Daily Telegraph Writes "Despicable" Report Linking Suicides At The Times To Commercial Pressure
The Daily Telegraph has faced days of criticism for allegedly allowing a major advertiser to influence its editorial coverage. On Friday it hit back with an anonymous article which has been condemned by journalists inside and outside the paper.
A senior Daily Telegraph reporter wrote an anonymous front page story suggesting suicides at a rival newspaper may be connected to stress caused by commercial pressure – just days after the Telegraph itself faced allegations of blurring the lines between advertising and editorial.
The article, which was printed on the newspaper's front page under an anonymous "Telegraph Reporter" by-line, claimed advertising sales staff at the publisher of The Times have been driven to suicide by an "unreasonable pressure to hit targets".
The story then links these recent deaths to comments from a Times executive about how "commercial and editorial departments were now working closely with one another, despite public assurances from the firm that they remained entirely separate".
The decision to publish the story connecting deaths to editorial standards was branded as "despicable" by senior journalists on other publications, who suggested the story was an attempt to distract from the Telegraph's own editorial concerns.
Alan Rusbridger, editor of The Guardian, made the unusual decision to tweet directly at the Telegraph's chief executive and urge him to remove the story from the internet.
His comments were echoed by other journalists at the The Sun, The Times, the New Statesman and The Guardian.
BuzzFeed News is aware of the name of the individual journalist who wrote the piece but has at this stage chosen not to publish it. Several Telegraph journalists claimed the individual involved may have been put under pressure to produce the article by the newspaper's executives.
Instead, multiple Telegraph journalists urged criticism to be aimed at the management rather than at the individual who ended up writing the piece.
The anonymous article attacking a rival follows a week of criticism of the Telegraph's editorial standards. Former chief political commentator Peter Oborne quit on Monday, alleging that the newspaper allowed banking giant HSBC to influence the publication's news coverage because it was a major advertiser.

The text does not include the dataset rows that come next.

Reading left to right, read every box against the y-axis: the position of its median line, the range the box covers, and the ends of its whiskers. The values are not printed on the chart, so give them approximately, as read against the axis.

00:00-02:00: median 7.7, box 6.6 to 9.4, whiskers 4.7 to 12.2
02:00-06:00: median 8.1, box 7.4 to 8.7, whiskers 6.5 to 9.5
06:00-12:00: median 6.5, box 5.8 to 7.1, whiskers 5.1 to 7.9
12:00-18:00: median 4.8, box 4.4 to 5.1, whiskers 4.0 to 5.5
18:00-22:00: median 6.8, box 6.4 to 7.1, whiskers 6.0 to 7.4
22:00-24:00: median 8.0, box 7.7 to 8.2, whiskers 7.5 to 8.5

"I don't think any journalist at the Telegraph agrees with what's going on at the moment," one employee at the newspaper told BuzzFeed News, insisting they were disgusted with the decision to bring personal tragedies at a rival company into a debate about journalistic ethics.
But they urged sympathy for the Telegraph journalist who wrote the piece, because they may not have the financial means to follow Oborne's lead and walk away from their job on principle.

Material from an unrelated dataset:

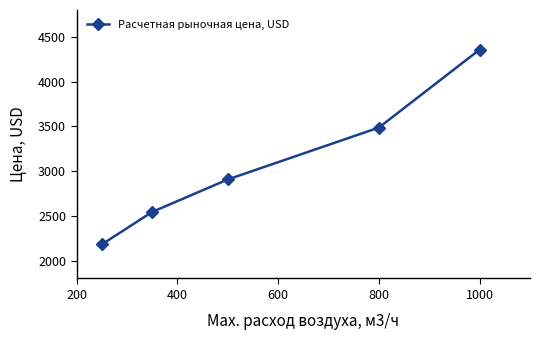

True or false: there are more than 2 points higher than both neighbors.

False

Other journalists at the Telegraph mixed sympathy for the author of the piece with disgust for the way the paper is being run.

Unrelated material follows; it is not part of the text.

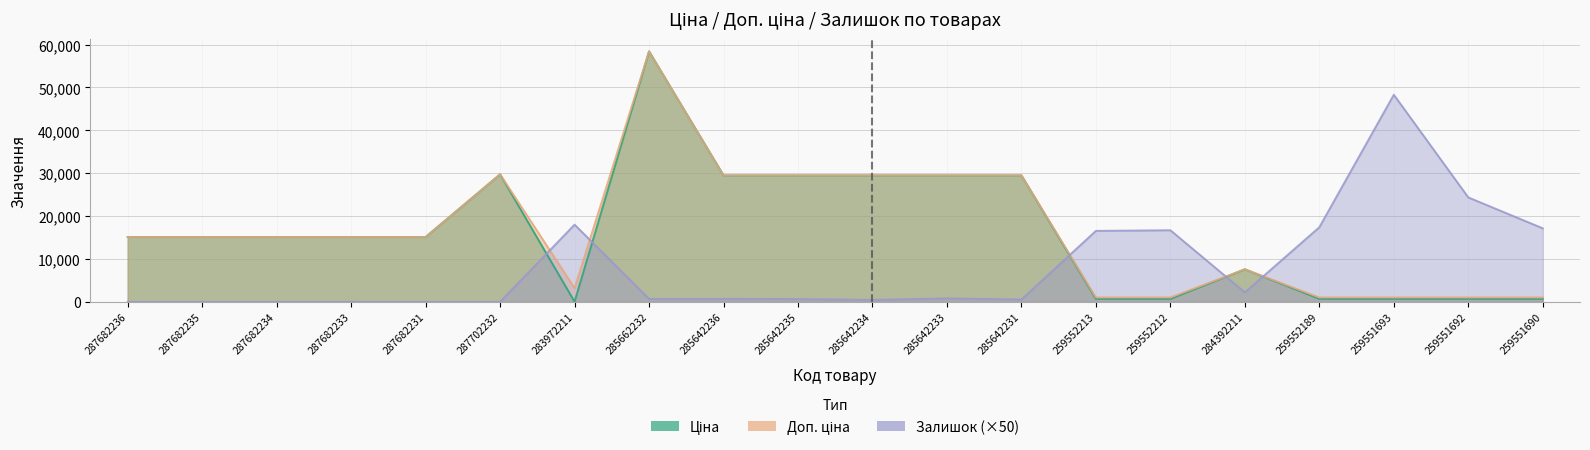

Reading left to right, transcribe all the data shown in this chart.

Ціна: 287682236=15120.0	287682235=15120.0	287682234=15120.0	287682233=15120.0	287682231=15120.0	287702232=29747.2	283972211=32.0	285662232=58426.5	285642236=29491.5	285642235=29491.5	285642234=29491.5	285642233=29491.5	285642231=29491.5	259552213=693.7	259552212=693.7	284392211=7596.5	259552189=693.7	259551693=693.7	259551692=693.7	259551690=693.7
Доп. ціна: 287682236=15120.0	287682235=15120.0	287682234=15120.0	287682233=15120.0	287682231=15120.0	287702232=29747.2	283972211=3205.0	285662232=58426.5	285642236=29491.5	285642235=29491.5	285642234=29491.5	285642233=29491.5	285642231=29491.5	259552213=1024.6	259552212=1024.6	284392211=7596.5	259552189=1024.6	259551693=1024.6	259551692=1024.6	259551690=1024.6
Залишок: 287682236=0.0	287682235=0.0	287682234=0.0	287682233=0.0	287682231=0.0	287702232=0.0	283972211=18000.0	285662232=700.0	285642236=700.0	285642235=650.0	285642234=450.0	285642233=800.0	285642231=550.0	259552213=16550.0	259552212=16700.0	284392211=2200.0	259552189=17400.0	259551693=48300.0	259551692=24350.0	259551690=17150.0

"Senior staff were on [the journalist's] back all day," said one Telegraph reporter. "But we're all absolutely appalled by the article. We're being kept in the dark. We're seeing the articles at the same time as the public. We're all just confused."
The article was the second of two anonymous pieces published by the Telegraph on Friday alleging issues with the advertising departments of rival broadsheet newspapers. The first, aimed at The Guardian, alleged that the left-wing newspaper had allowed Apple to influence its homepage layout. Comments were not allowed on either piece.
One Telegraph journalist claimed editor Chris Evans had returned early from his holiday to take charge of the newspaper following the outbreak of the scandal.
The Daily Telegraph did not respond to eight phone calls requesting comment on Friday night.
Since the publication of this piece multiple Telegraph reporters have contacted BuzzFeed News to express disgust and bewilderment at their newspaper's decision to publish the story, although none were willing to speak publicly.
Three individuals with knowledge of the newsroom claimed the reporter who wrote the anonymous piece did not bring in the story themselves but was given it to write by their superiors at the newspaper.
One source in the newsroom saw the reporter arguing with the news desk over the story, while a second described a newsroom culture where journalists could not veto stories they did not want to write.
One Telegraph reporter said: "What you’ve got to understand about this newspaper is reporters don’t matter. [The journalist] only wrote the story in the sense of pressing the keys.”
Other colleagues raised questions over the original source of the story. They pointed out that unlike its rivals the Telegraph does not have a dedicated media correspondent, does not traditionally cover the activities of rival newspapers in depth and until this week had showed little interest in the advertising departments of rival publications. Journalists at the newspaper said they would not traditionally pitch such stories to the news desk.
Although some critics have attacked the Telegraph's Editor-in-Chief Jason Seiken over the decision to publish the story, individuals in the newsroom suggested the American has limited influence over the paper's editorial direction.
The Telegraph has yet to respond to requests for comment.